Growth is one of the most important physiological parameters for a sustainable and profitable aquaculture industry. However, a common problem in fish farming is juvenile dissimilar growth that can reduce the market value of harvested fish, increase the production cost, cannibalism and disease susceptibility. As a mitigation strategy in intensive production, frequent grading procedures are employed in the larval and juvenile stages, however, this practice is not financially viable for other production systems. Since growth is related with hereditary genetics, it is essential to better understand genes and regulatory mechanisms controlling this relevant economical trait. This project aims at developing a prediction tool, composed of a panel of biomarkers, including differentially expressed genes and other physiological markers, between fast and slow-growing fish. This tool is designed to improve rearing efficiency, activity sustainability and, most importantly, will help farmers to make informed decisions.
Several gilthead seabream and seabass trials have been conducted at the Aquaculture Research Station of Olhão (EPPO/IPMA). Each trial began when the initial batch started showing growth dissimilarities on weight sampling. After the sampling, fish were sorted into small and big fish, according to the batch average weight. Each condition was separated into tanks on a flow-through system and fed with a commercial diet, four times a day, until apparent satiety. Density was always kept the same, regardless the treatment, in each trial.

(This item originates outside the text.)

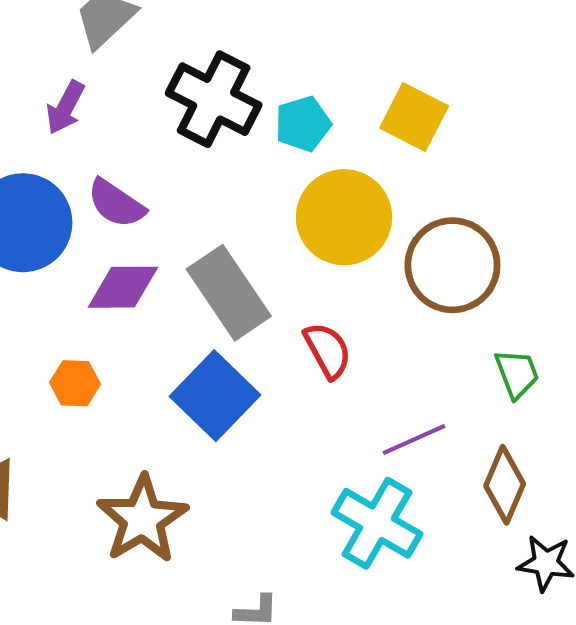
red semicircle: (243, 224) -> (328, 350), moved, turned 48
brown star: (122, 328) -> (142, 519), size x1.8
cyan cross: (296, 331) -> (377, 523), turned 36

Liver, muscle and intestine samples were collected from 6 fish from each treatment for differential gene expression analysis, in each trial. Total RNA was extracted, quantified and quality verified by gel electrophoresis before RNAseq.

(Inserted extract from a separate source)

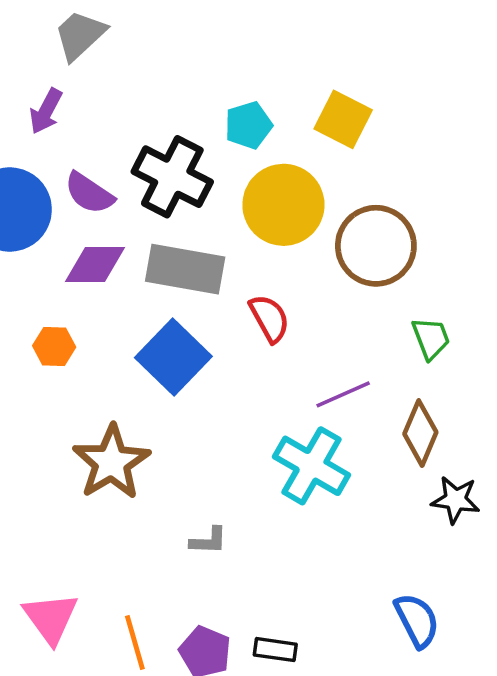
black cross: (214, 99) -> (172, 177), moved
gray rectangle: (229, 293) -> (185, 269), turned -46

Results showed that fast growing outperformed slow growing fishes in both species, indicating a better growth potential of some individuals. Results from the RNA Seq (genes differentially expressed among small and big fish) will be selected to integrate a panel of biomarkers for the construction of the decision tool.
These results are relevant for aquaculture production and genetic prediction programs and can be used as biomarkers for growth. Additionally, it will offer quick and reliable results for farmers and researchers.
Acknowledgments: This study was funded by the project NanoPEIXE - Identification of biomarkers for the creation of a selection tool for giltheads with different growth profiles in aquaculture productions (ALG-01-0247-FEDER-070032).